__Selected extract__:
*** Begin section ***
November 2021 Church & State Magazine - November 2021

Stories From The Front Lines: AU Supporters Share Memories Of Religion In Public Schools

  Stories From The Front Lines: AU Supporters Share Memories Of Religion In Public Schools

Editor’s Note: Americans United in August launched its “Know Your Rights” campaign, a special back-to-school effort that includes the online publication of three guidebooks for students, parents/guardians and staff members to help them understand their rights and responsibilities concerning separation of church and state in public education. (To read the guides and download copies, visit www.au.org/knowyourrights.)

As part of the campaign, several AU staff members wrote posts for Americans United’s “Wall of Separation” blog detailing their experiences with religion in public schools, which were reprinted in last month’s issue of Church & State.

We also asked AU members to share their experiences, positive or negative, with religion in public schools. We’re pleased to reprint some of the replies we received here. Thanks to all who wrote in – and look for more stories next month!

Teach All Religions

My stepson was always allowed to pursue or research any religion or philosophy he was interested in. He studied everything from Wicca to Judaism, including atheistic views. In junior high school, he came home one day and told us that a teacher was preaching from the Bible in her history class and it made him uncomfortable; there was also a weekly all-student flagpole prayer gathering. I called the school, spoke to a vice principal and expres­sed we had no problem with Bible teachings as long as they also taught from the Bhagavad Gita, the Vedas, the Koran, the Torah and Buddhist scriptures representing other religious thought. The Bible lectures immediately ceased. The flagpole prayer meeting was no longer required.

—Lee C.

 

Praying Coach Was Out Of Bounds

When my daughter was a junior in high school back in 2007, her soccer coach would lead the students in prayer before each practice. When my daughter told me that, I immediately called the principal and protested. I was raised atheist, my wife was raised Buddhist and we raised our children mostly without religion, so I did not appreciate this subjection of my daughter to this unsolicited and unwanted Christian religious practice in a public school setting. After I spoke with the principal, he told the coach to cease and desist. At the next practice, the coach complained to the students that the principal had told her that she could not lead prayers anymore. Fortunately, she did stop doing it.
*** End section ***
__What needs to be done__:
Continue the magazine piece on readers' memories of religion in public schools, starting right after its last sentence. You won't need the records.

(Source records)
*** Begin section ***
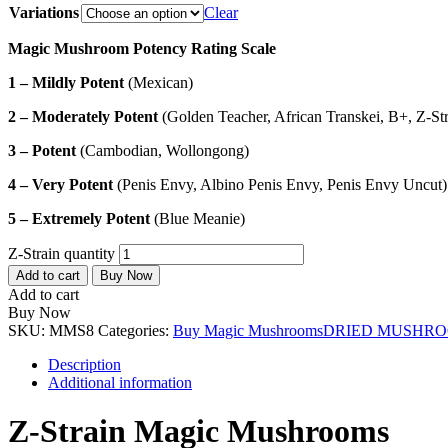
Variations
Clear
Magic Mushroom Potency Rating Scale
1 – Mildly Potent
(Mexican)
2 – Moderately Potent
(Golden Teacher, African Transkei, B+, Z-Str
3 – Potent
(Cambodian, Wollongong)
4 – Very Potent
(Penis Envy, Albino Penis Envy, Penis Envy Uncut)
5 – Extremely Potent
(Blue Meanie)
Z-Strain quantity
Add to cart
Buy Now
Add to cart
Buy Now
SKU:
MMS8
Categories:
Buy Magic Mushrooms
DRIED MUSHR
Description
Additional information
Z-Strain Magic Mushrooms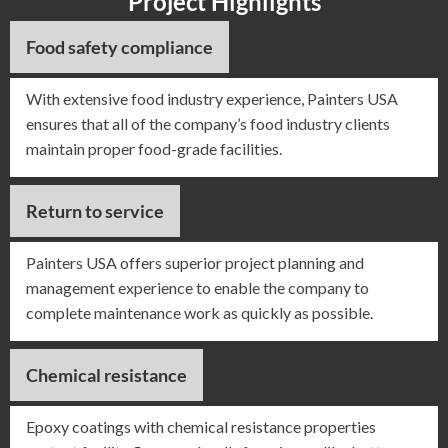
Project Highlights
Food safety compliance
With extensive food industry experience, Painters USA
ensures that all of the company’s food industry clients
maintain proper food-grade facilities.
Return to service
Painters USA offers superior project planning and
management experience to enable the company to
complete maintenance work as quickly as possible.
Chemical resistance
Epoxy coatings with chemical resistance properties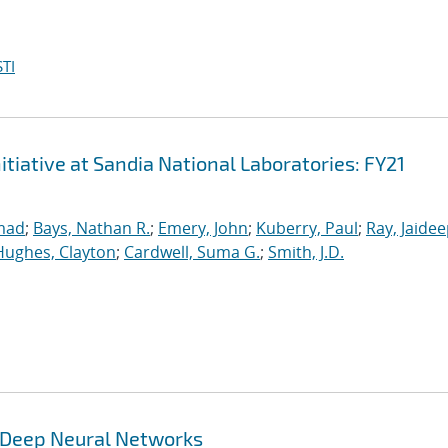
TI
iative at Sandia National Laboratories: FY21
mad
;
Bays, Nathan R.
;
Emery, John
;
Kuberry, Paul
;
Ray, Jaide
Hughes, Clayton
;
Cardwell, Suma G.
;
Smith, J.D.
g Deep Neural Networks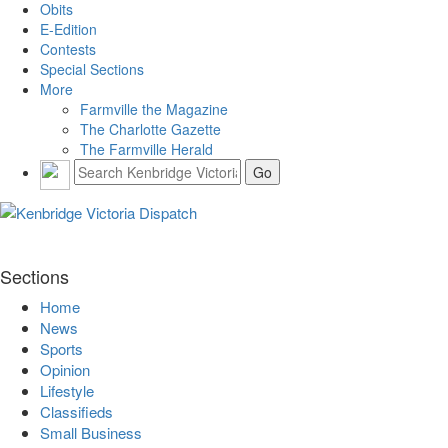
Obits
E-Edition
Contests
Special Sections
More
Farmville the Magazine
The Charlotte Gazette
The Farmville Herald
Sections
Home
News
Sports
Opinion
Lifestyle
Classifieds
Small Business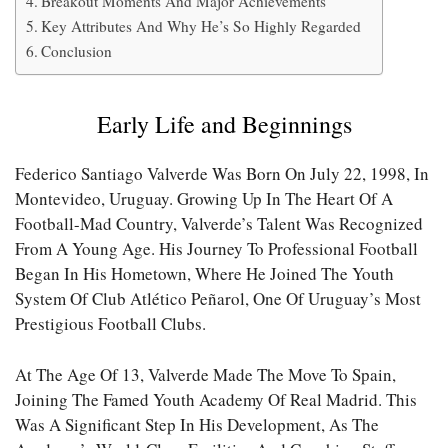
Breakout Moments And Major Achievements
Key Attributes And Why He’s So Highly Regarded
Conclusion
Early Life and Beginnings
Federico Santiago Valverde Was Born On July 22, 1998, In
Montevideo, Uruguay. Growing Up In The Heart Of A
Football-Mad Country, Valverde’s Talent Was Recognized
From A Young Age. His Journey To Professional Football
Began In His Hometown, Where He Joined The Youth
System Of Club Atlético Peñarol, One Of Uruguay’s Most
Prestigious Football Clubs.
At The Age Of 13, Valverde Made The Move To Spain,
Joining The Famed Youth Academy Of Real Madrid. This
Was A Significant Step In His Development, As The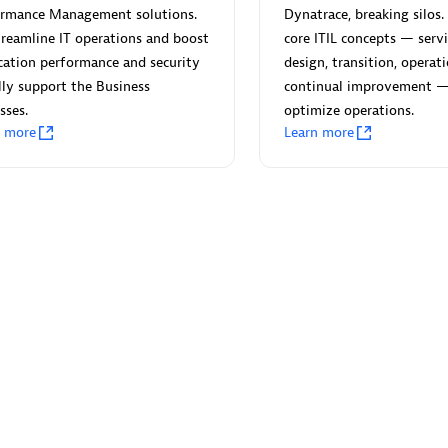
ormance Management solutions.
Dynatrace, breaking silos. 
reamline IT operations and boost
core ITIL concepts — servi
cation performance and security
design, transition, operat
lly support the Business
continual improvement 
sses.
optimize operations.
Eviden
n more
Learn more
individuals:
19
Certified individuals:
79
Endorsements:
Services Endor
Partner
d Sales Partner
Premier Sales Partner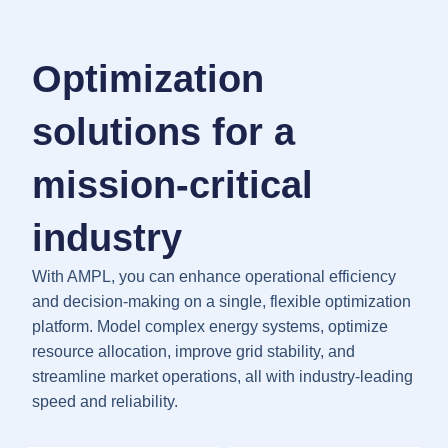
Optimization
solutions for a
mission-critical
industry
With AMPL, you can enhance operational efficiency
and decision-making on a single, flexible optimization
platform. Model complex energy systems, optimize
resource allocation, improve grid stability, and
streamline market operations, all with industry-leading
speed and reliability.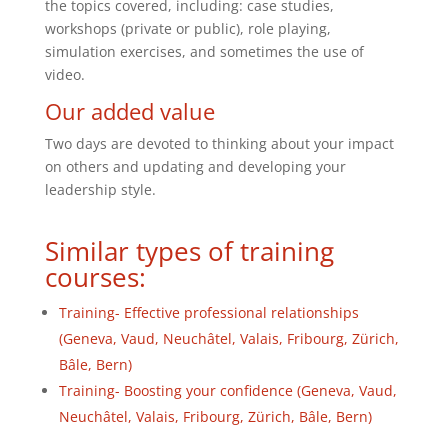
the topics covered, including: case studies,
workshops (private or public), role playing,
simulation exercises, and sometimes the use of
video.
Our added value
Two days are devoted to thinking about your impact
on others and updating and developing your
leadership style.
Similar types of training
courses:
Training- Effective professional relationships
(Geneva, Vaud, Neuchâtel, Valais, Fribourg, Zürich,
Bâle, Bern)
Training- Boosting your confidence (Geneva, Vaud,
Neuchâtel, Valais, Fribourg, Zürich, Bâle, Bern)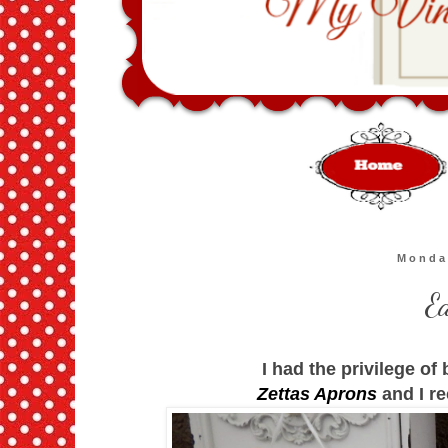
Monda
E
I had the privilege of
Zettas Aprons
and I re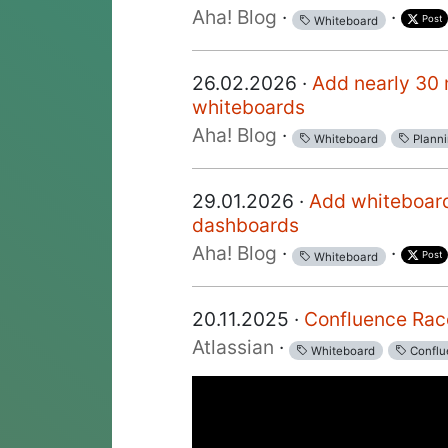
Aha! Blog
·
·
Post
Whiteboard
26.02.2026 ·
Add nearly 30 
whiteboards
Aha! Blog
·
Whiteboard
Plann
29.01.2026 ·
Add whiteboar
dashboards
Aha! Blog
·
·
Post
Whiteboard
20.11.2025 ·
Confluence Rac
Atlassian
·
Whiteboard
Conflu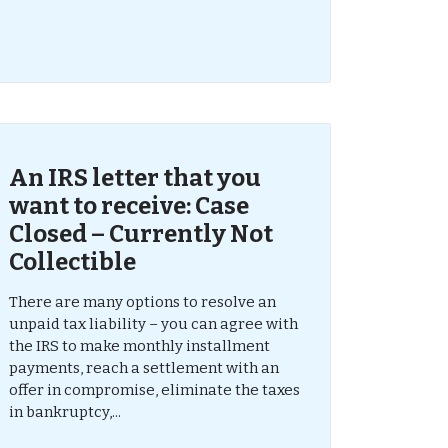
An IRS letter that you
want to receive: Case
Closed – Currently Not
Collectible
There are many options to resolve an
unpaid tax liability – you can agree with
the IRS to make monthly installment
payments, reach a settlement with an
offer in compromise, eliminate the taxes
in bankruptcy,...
*** End section ***
__Reply__:
—Carl W. 

 

Defying The Supreme Court

I entered first grade at Deer Park, Texas, in fall of 1963. The Supreme Court decision to not allow school-sponsored prayers in class was well reported in the news, and the school openly broadcasted prayers over the loudspeaker anyway. There were numerous violations. The music class taught lots of religious music. Later in my junior high school in Baytown, Texas, my band director was constantly telling us that our generation was not as good as his generation. He constantly promoted his Baptist church, urging his students to attend. I remember there was an assembly with a major evangelical performance by the “Power Team.” It was a group of weightlifters and body builders who preached Christianity. They served soft drinks and snacks. If we didn’t want to go, we had to stay in the classroom and study. In high school, the pep rallies and games were started with prayers. The band directors had the students elect a student chaplain to say the prayers before our performances. These are a few of the violations I have seen as a student in public schools.

—William A.

 

school prayer 1940

Compulsory Christianity In Florida

I worked for the Hillsborough School District in Tampa, Fla., where I and my family experienced Christianity being forced on students in public school. My children were bullied by a teacher and students for observing Jewish High Holidays. My son was even punched by another student for not believing in Jesus. We informed our rabbi, and he called the ACLU and reported the school. I taught at two schools where the principals played Christian music over the intercom until the first class bell rang, followed by prayer.

—Jeff D.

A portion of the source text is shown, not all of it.